One of the more disingenuous aspects of the Democrats’ 2010 campaign is their claim that they’re battling the special interests by pushing the DISCLOSE Act. President Obama has a shown a pattern of being misleading on this bill and the Supreme Court case to which this bill is purportedly a reaction, but his latest false claim, in reaction to the bill’s defeat, is particularly egregious:
Wall Street, the insurance lobby, oil companies and other special interests are now one step closer to taking Congress back and returning to the days when lobbyists wrote the laws.
But this is the opposite of the truth, as Bert Gall at the Institute for Justice explains. The bill didn’t restrict companies’ ability to communicate to Congress — which is called lobbying — but it would restrict companies’ ability to communicate to the public. As I put it in a past column, Congress is upset that non-profits and companies might be going over Congress’s head.

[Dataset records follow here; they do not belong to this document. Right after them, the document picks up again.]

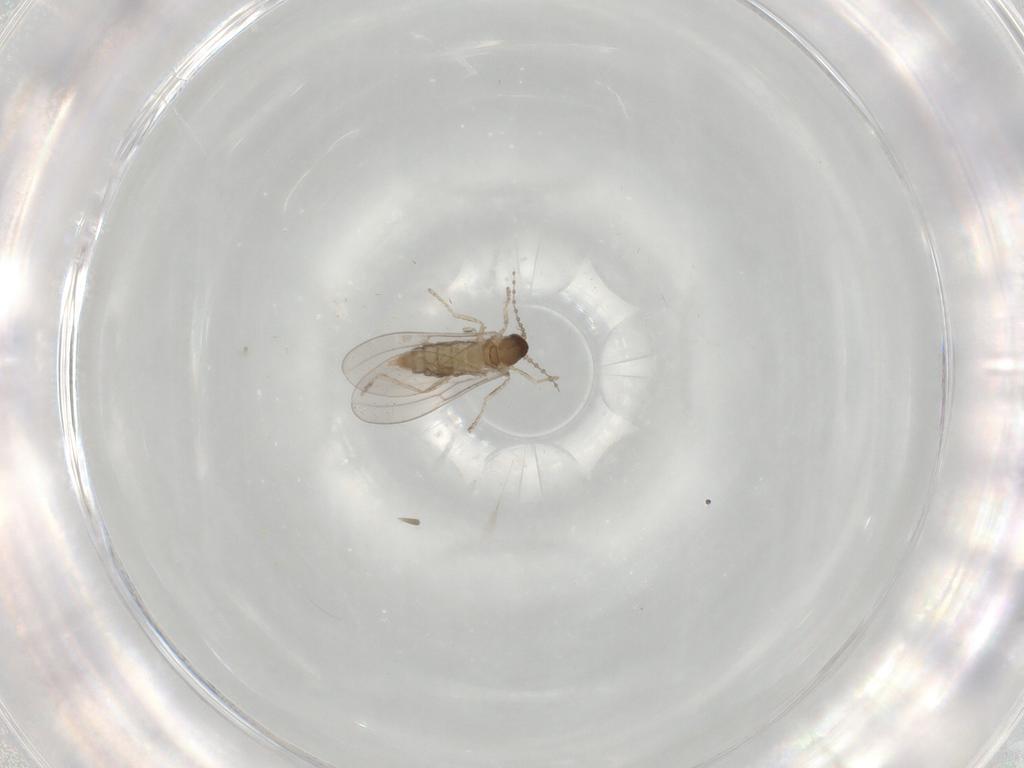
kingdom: Animalia
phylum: Arthropoda
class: Insecta
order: Diptera
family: Cecidomyiidae
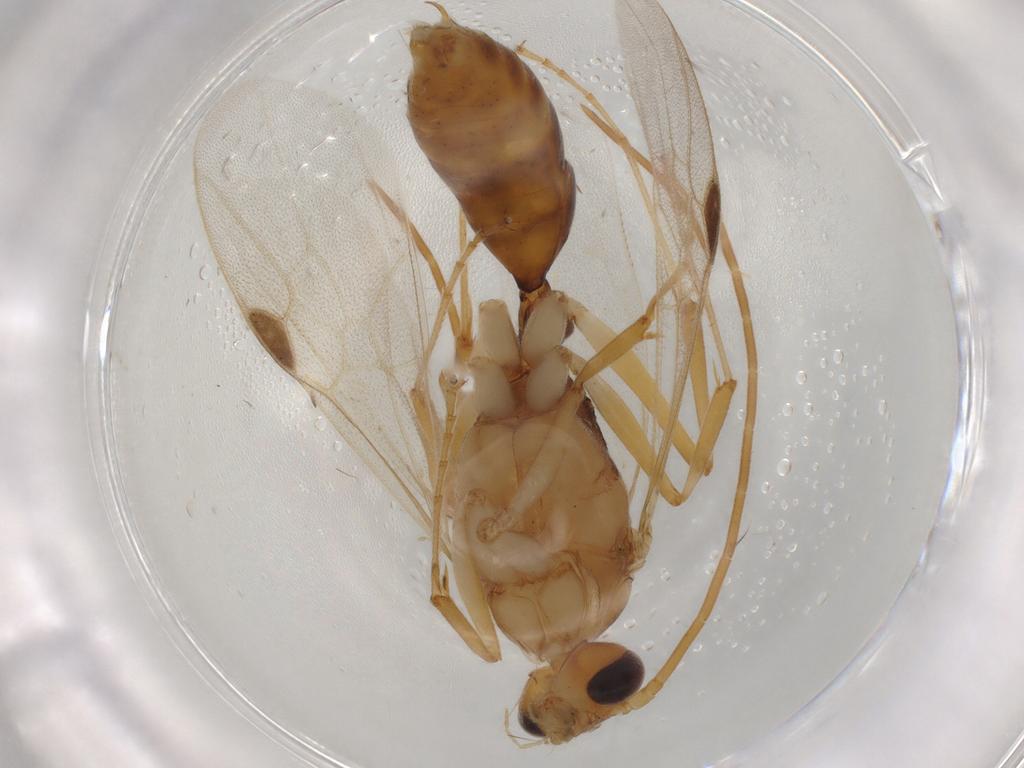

More political speech to voters, as Citizens United would allow, could mean less of a need for lobbyists. And that would be bad for Congressmen who benefit from forcing companies who want their voices heard to run the K Street-Capitol Hill gauntlet.
Gall at IJ put it well:
The DISCLOSE Act—by imposing new and burdensome costs on free speech—would have stifled this freedom. Indeed, some of its supporters have all but admitted as much. Because incumbent politicians don’t relish the prospect of lots of ads that hurt their reelection chances, it shouldn’t surprise us that so many of them voted for DISCLOSE. They’d rather play an insiders’ political game with lobbyists who quietly go about their work than be subject to criticism in a noisy public arena they don’t control.
Thus, the argument that the DISCLOSE Act would have decreased the power of K Street to the benefit of Main Street isn’t just disingenuous—it’s exactly backwards.